• **Page extract**

———

There are a few things that Chuck Hafner would like to get straight.
First, he was never a finalist for the city manager job in Spokane Valley nor did he support the movement for disincorporation. While he did chair the Positive Change group that swept the election for City Council last fall, placing four candidates on Spokane Valley’s governing board, he harbors no ill feelings toward those who led the city in the years between incorporation in 2003 and the tumultuous ballot last November.
“I believe they cared, they had vision; but I did not agree with the way they went about things,” Hafner said.
|Longtime Spokane Valley resident Chuck Hafner served as chairman of the Positive Change movement that saw four candidates elected to the Spokane Valley City Council last November. Since retiring from the Central Valley School District in 1990, Hafner has remained active in a number of civic causes, including a successful campaign to restore Crime Check and as a board member for the Sheriff’s Community Oriented Policing Effort.
Photo by: Craig Howard
A former principal at Central Valley and University high schools, Hafner has been involved in municipal politics as a resident of the Ponderosa area – helping to return residential zoning to one home per acre – and as a critic of longtime City Manager Dave Mercier, a “decent enough fellow” in Hafner’s words, but someone who he felt was detached from day-to-day life in the city he oversaw.
“He didn’t live here, he wouldn’t join any civic groups,” Hafner said. “I don’t think he ever integrated into the community.”
Although not a fan of Mercier, Hafner said he did not lead the charge to remove him from office, a decision that was made unceremoniously in early January, shortly after the new council gathered at City Hall.
“That was up to the council,” Hafner said.
Hafner voted against Valley incorporation in May 2002 on the grounds that he was “against another layer of government.” When the vote narrowly passed, he chose not to abandon the new city.
“I voted no, but said I would support the council and this city until I find they’re not taking into account what’s important to this community,” he said.
Apparently, that scenario materialized to such an extent that Hafner stepped up to lead the Positive Change group – a quintet of candidates that included veteran Council Member Gary Schimmels and challengers Tom Towey, Dean Grafos and Brenda Grassel. Longtime state Sen. Bob McCaslin was also brought into the mix after no one else volunteered to run against then Mayor Rich Munson.
While Hafner spearheaded the revolt against the standing council, he took exception to those who felt he was part of Sally Jackson’s efforts to disincorporate the city. Adding to the confusion, a meeting of the anti-city band at the Spokane Valley Library last summer – at which Jackson announced the reluctant end to yet another disincorporation attempt – served as the launching pad for the Positive Change campaign with Hafner and each of the five candidates in attendance.
“I was not for disincorporation,” Hafner maintains.
There were other misperceptions about the group, Hafner emphasized, including an opinion that the group wanted to scrap every aspect of the Sprague/Appleway Revitalization Plan. The goal, he said, was to create a thriving business environment that allowed for more signage while allowing for zoning that would benefit retailers.

———

• **Given entries**
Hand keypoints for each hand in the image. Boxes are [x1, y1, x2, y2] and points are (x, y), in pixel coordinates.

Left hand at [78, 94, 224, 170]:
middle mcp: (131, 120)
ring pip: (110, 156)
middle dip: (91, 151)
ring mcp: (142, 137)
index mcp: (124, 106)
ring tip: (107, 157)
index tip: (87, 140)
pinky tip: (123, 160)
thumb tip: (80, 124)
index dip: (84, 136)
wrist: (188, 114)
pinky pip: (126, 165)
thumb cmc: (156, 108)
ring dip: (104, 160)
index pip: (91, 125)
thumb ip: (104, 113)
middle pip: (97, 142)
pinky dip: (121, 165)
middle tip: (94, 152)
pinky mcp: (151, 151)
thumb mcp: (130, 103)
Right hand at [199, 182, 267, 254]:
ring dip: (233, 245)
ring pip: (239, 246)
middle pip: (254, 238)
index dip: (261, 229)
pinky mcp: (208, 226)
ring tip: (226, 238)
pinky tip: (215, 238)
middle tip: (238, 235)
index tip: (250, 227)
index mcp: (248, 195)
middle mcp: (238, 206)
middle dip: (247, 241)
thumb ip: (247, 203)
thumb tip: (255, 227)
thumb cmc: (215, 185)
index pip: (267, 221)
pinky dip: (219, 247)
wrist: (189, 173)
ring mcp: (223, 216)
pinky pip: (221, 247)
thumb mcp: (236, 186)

———

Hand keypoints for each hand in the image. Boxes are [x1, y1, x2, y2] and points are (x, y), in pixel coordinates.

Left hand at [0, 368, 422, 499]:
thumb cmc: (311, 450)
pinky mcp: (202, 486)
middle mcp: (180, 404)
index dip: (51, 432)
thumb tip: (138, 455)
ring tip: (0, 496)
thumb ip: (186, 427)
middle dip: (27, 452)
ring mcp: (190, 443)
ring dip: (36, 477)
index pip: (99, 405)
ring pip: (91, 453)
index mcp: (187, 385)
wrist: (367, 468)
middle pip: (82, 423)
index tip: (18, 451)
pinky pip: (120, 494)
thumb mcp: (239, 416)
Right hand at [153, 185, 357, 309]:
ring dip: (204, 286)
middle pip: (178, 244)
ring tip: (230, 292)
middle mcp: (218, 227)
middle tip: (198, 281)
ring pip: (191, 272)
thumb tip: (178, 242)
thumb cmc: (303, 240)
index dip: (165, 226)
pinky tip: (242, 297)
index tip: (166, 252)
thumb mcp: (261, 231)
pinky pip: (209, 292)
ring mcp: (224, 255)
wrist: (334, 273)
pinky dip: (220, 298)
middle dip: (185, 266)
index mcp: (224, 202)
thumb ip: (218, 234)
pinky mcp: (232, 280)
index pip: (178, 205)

———

• **Problems to solve**
[1] In the article about Chuck Hafner, why did he vote against Valley incorporation in May 2002?
[2] Continue the article about Chuck Hafner from its last sentence onward.

• **Responses**
[1] He was against another layer of government.

[2]
“I think it’s important to do everything we can to help local business generate revenue,” Hafner said.
Many of the ideas in the SARP proposed by Bay Area consultant Michael Freedman simply didn’t apply to Spokane Valley, Hafner added.
“We’re not a Palm Springs community,” he said.
Grafos, who defeated Ian Robertson to win a council seat last November, called Hafner “a man of integrity and character.”
“He has well-served this community over a lifetime, and we are fortunate to have had his leadership here in the Valley,” Grafos said. “He has exceptional administrative and business experience and continues on as an effective civic activist for the well-being of our community.”
While the rumblings about Hafner as the next city manager proved to be mere speculation, the Air Force veteran did say he is still considering running for City Council next year. Hafner said he is not enthused with the current voting trend of the council, which he described as “two-two-three,” with pockets consisting of Grassel and McCaslin often opposed by Rose
Dempsey and Bill Gothmann with Schimmels, Towey and Grafos forming another faction.
“If the council is not representing this community, I’ll be the first one to tell them about it,” Hafner said. “Right now I think people see the negativity and contention. We don’t need to put up with that.”
In addition to his involvement as a Spokane Valley citizen, Hafner continues to support a variety of local causes, including the Sheriff’s Community Oriented Policing Effort, where he serves as a board member. He has contributed to an array of community groups throughout the years including Kiwanis, the Greater Spokane Valley Chamber of Commerce, Central Valley School board and more.
“Chuck is a great leader,” said Marilyn Cline, a member of the Central Valley SCOPE board. “He is a communicator who listens to people. He’s a great asset to this community.”
Two years ago, Hafner played an integral part in an informational campaign to restore Crime Check, the nonemergency reporting number utilized by local residents. Hafner appeared with local law-enforcement representatives at City Council meetings and other gatherings prior to the May 2008 vote.
Spokane County Sheriff Ozzie Knezovich said Hafner was critical in the drive that produced a winning margin.
“I don’t think we could have done it without him,” he said. “Chuck helped us raise awareness as a citizen. It goes back to summing up Chuck in a few words – he’s always been dedicated to improving his community.”